• ASSIGNED TASK A: Reproduce the part of the Dortch Plantation text between "The Dortch Planation" and "her five sons.", inclusive.
• ASSIGNED TASK B: According to the Dortch Plantation text, how many acres did the original plantation property total?

Historic house in Arkansas, United States

The Dortch Plantation, also known as the William P. Dortch House or the Marlsgate Plantation, is an historic house near Scott, Arkansas. Dortch House is the only plantation home in Arkansas that is fully furnished in the antebellum period style and available for tours and private events.

The house and parts of the plantation were listed on the National Register of Historic Places in 1975. The NRHP listing was increased in 1979 to cover additional building(s) dating from 1888.

== History ==
The original plantation property, totaling 1,600 acres, was a wedding gift to Mr. and Mrs. Dortch by Mrs. Dortch's parents, Thomas and Elizabeth Steele. The first house on the Dortch Plantation was built by the Dortches in 1888.

The Dortch Planation eventually expanded to over 7,000 acres with cotton, rice, corn and soy beans under cultivation. Upon the death of her husband Mrs. Dortch divided the property equally among her five sons.

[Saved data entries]
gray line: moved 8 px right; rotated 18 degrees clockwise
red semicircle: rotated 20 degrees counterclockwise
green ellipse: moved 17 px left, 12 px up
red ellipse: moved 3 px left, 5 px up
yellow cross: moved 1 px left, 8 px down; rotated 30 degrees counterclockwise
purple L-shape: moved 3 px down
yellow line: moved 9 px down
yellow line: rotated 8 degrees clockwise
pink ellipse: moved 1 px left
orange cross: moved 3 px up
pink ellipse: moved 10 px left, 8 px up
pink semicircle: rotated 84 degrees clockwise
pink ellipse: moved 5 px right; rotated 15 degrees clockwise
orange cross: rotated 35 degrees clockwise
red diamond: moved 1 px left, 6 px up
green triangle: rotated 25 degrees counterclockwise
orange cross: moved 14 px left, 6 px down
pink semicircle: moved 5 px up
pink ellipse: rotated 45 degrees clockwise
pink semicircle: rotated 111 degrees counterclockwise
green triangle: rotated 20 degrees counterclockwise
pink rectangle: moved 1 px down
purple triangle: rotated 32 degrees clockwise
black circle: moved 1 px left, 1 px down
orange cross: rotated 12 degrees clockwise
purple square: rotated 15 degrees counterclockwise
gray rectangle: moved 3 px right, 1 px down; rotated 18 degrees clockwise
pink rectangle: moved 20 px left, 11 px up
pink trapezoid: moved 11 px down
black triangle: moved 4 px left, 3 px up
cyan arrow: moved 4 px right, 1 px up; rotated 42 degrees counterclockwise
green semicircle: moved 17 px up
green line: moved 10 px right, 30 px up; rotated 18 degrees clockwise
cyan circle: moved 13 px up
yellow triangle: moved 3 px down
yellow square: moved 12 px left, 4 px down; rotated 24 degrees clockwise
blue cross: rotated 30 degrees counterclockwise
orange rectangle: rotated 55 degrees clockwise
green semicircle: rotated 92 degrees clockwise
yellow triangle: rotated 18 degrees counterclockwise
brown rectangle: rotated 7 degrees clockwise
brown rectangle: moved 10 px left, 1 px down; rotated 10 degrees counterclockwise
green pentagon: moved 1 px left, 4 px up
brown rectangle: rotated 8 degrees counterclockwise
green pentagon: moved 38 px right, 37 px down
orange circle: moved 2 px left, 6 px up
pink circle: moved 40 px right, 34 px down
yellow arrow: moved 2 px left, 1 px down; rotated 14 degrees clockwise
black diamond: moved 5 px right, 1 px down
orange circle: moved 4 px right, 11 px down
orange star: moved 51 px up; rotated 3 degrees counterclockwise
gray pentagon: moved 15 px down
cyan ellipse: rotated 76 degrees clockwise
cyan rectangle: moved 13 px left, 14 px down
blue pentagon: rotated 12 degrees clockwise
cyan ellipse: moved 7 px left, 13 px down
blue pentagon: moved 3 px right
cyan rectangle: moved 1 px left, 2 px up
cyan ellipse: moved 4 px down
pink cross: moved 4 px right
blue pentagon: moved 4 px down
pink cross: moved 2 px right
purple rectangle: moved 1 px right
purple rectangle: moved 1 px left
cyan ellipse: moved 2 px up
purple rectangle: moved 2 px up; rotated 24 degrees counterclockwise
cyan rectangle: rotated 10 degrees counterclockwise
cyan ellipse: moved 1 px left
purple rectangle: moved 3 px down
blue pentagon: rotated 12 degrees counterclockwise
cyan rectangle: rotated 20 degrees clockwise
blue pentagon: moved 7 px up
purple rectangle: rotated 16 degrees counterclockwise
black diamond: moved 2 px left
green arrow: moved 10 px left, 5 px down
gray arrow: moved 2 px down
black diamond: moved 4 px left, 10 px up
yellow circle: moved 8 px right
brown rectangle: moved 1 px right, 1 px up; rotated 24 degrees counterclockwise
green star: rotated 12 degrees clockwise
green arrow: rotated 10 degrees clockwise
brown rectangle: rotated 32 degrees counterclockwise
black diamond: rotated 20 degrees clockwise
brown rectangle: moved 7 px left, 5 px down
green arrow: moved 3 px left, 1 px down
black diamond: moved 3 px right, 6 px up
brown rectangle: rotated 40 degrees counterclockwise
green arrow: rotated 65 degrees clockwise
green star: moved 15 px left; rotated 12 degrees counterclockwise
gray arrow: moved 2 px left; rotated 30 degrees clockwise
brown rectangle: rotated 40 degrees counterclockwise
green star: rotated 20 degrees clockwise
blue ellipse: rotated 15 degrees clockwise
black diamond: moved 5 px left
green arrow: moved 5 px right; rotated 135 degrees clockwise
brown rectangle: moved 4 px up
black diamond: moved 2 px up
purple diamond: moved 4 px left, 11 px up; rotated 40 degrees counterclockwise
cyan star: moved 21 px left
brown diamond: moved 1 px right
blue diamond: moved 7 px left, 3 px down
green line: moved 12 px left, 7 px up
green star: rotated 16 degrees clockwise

• WRITTEN RESPONSE A:
The Dortch Planation eventually expanded to over 7,000 acres with cotton, rice, corn and soy beans under cultivation. Upon the death of her husband Mrs. Dortch divided the property equally among her five sons.

• WRITTEN RESPONSE B: 1,600 acres